> ТЕКСТ УПРАЖНЕНИЯ
Выбрать главу

Павел Спиваковский

Постмодернистский миф о Пушкине

Версия Синявского

Спиваковский Павел Евсеевич – литературовед, критик. Родился в 1961 году в Москве. Окончил Московскую государственную академию печати. Кандидат филологических наук. В 1998 году выпустил книгу «Феномен А. И. Солженицына: новый взгляд». Публиковался в журналах «Литературное обозрение», «Филологические науки», «Знамя», «Известия Российской академии наук», «Вопросы литературы» и др. В «Новом мире» публикуется впервые. Живет в Москве.

Фактически именно тогда, когда была написана эта книга, и возникает русский постмодернизм. Можно, конечно, обращаться в прошлое, искать и находить постмодернистские черты в творчестве В. В. Набокова, раннего В. А. Каверина, обэриутов и других писателей прошлого, но у них все же еще не было самого главного в постмодернизме: мифа о релятивистской бессмысленности текста и мира как текста [1]. Точнее, «пропостмодернистские интуиции» там уже есть, но последовательно релятивистская мифология пока не создана.

А потом взорвалась бомба: на свет явилась книга Андрея Синявского «Прогулки с Пушкиным» (1966 – 1968) [2], написанная от имени ролевого персонажа Абрама Терца, героя блатной песенки, в которой «автор-трикстер» высказывает концепцию, согласно которой Пушкин – колеблется «в читательском восприятии – от гиганта первой марки до полного ничтожества» [3], а «если ‹…› искать прототипы Пушкину поблизости, в современной ему среде, то лучшей кандидатурой окажется Хлестаков. Человеческое аlter еgо поэта» [4]. Разумеется, концепция Абрама Терца резко противостояла официальному советскому культу Пушкина, но ее подлинная значимость отнюдь не сводилась к какой бы то ни было «хулиганской выходке». Речь, очевидно, шла совсем о другом.

> ЗАДАНИЯ К УПРАЖНЕНИЮ
(A) Объясните в одном–трех предложениях, почему, согласно статье о постмодернистском мифе о Пушкине, в творчестве Набокова, раннего Каверина и обэриутов постмодернизм еще не сложился в полной мере.
(B) Воспроизведите из статьи о постмодернистском мифе о Пушкине фрагмент от "Спиваковский Павел Евсеевич" до "Живет в Москве.".
Приведенный далее материал в этой работе не используется.

> ВЫДЕРЖКИ ИЗ МАТЕРИАЛА
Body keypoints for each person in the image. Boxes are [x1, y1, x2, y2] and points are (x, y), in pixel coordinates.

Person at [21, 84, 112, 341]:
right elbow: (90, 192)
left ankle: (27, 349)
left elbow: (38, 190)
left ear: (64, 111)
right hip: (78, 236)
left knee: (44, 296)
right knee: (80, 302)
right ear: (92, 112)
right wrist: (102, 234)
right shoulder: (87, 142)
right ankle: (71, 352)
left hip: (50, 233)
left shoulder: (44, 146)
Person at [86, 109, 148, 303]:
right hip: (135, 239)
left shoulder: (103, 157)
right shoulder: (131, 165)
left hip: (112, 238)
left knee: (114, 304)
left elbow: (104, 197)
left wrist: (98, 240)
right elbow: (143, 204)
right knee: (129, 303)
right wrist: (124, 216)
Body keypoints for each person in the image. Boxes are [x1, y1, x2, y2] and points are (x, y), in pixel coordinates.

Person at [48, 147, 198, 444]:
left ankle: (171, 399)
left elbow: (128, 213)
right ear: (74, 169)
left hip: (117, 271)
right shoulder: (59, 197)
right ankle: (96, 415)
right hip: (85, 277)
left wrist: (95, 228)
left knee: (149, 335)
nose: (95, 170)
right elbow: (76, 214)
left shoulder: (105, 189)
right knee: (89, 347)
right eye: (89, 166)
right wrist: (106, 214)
--
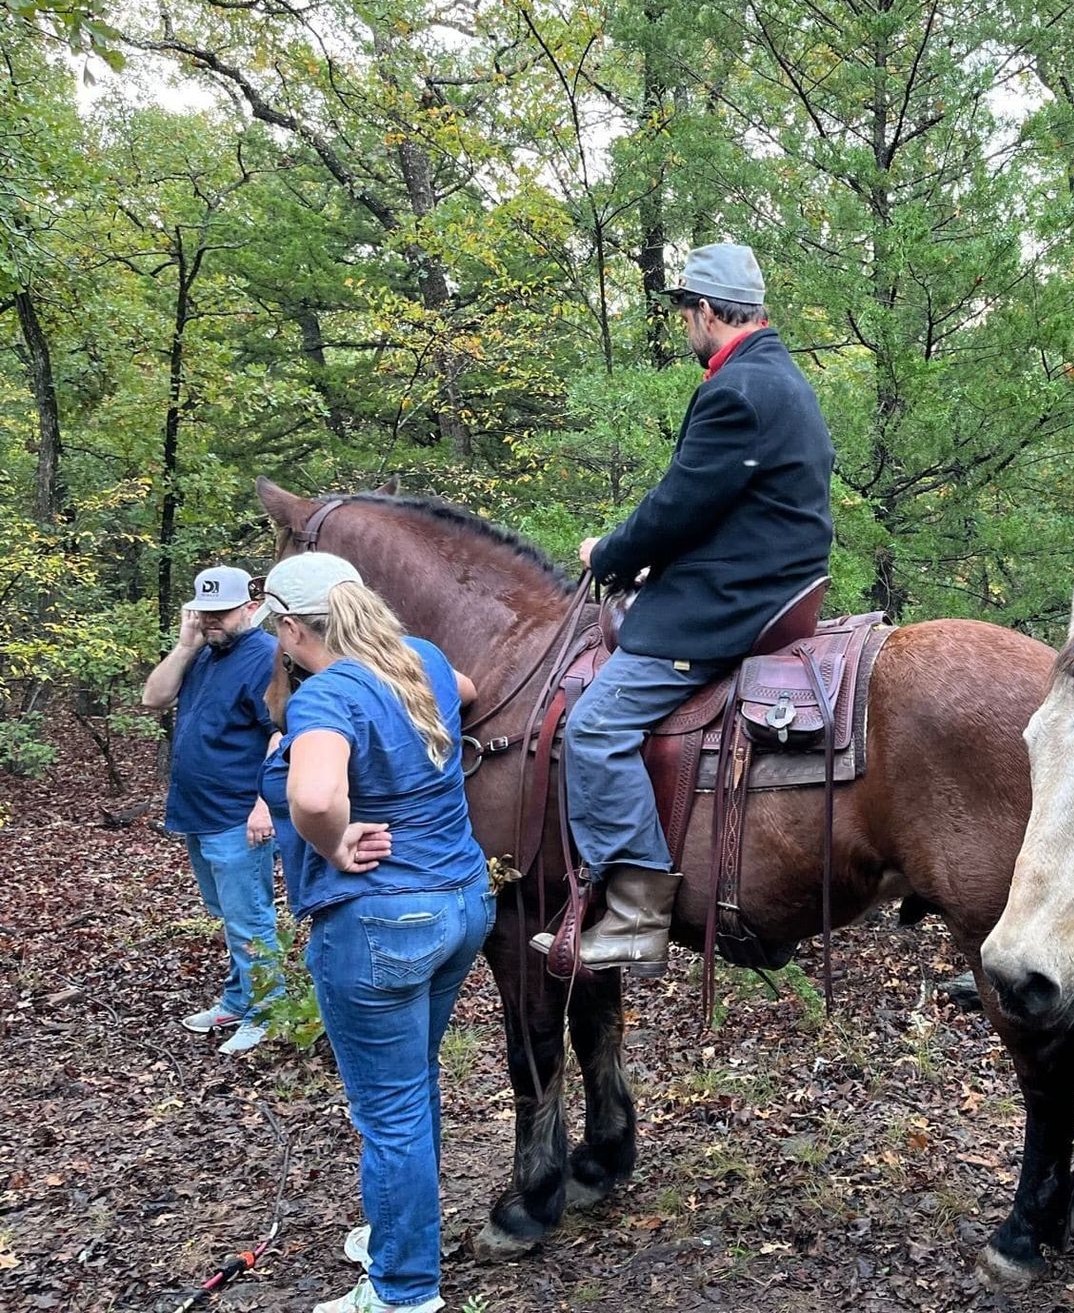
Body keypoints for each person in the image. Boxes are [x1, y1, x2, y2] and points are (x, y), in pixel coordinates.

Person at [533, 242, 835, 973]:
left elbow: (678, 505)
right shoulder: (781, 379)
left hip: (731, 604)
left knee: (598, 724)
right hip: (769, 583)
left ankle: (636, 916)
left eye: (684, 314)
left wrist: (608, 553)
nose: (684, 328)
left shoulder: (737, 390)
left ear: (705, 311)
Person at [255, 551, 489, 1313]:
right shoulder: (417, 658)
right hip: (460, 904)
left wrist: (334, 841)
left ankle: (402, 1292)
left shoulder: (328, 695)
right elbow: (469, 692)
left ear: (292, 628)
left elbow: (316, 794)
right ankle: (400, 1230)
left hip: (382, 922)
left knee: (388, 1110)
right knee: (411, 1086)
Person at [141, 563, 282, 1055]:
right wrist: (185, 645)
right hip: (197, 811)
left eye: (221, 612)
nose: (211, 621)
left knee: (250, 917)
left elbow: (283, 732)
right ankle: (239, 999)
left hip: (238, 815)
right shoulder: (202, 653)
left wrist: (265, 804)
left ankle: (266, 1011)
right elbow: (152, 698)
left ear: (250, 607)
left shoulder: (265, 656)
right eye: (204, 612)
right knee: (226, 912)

> ОТВЕТЫ ПО ЗАДАНИЯМ
(A) У этих писателей еще не было самого главного в постмодернизме: мифа о релятивистской бессмысленности текста и мира как текста. У них есть лишь «пропостмодернистские интуиции», но последовательно релятивистская мифология пока не создана.

(B)
Спиваковский Павел Евсеевич – литературовед, критик. Родился в 1961 году в Москве. Окончил Московскую государственную академию печати. Кандидат филологических наук. В 1998 году выпустил книгу «Феномен А. И. Солженицына: новый взгляд». Публиковался в журналах «Литературное обозрение», «Филологические науки», «Знамя», «Известия Российской академии наук», «Вопросы литературы» и др. В «Новом мире» публикуется впервые. Живет в Москве.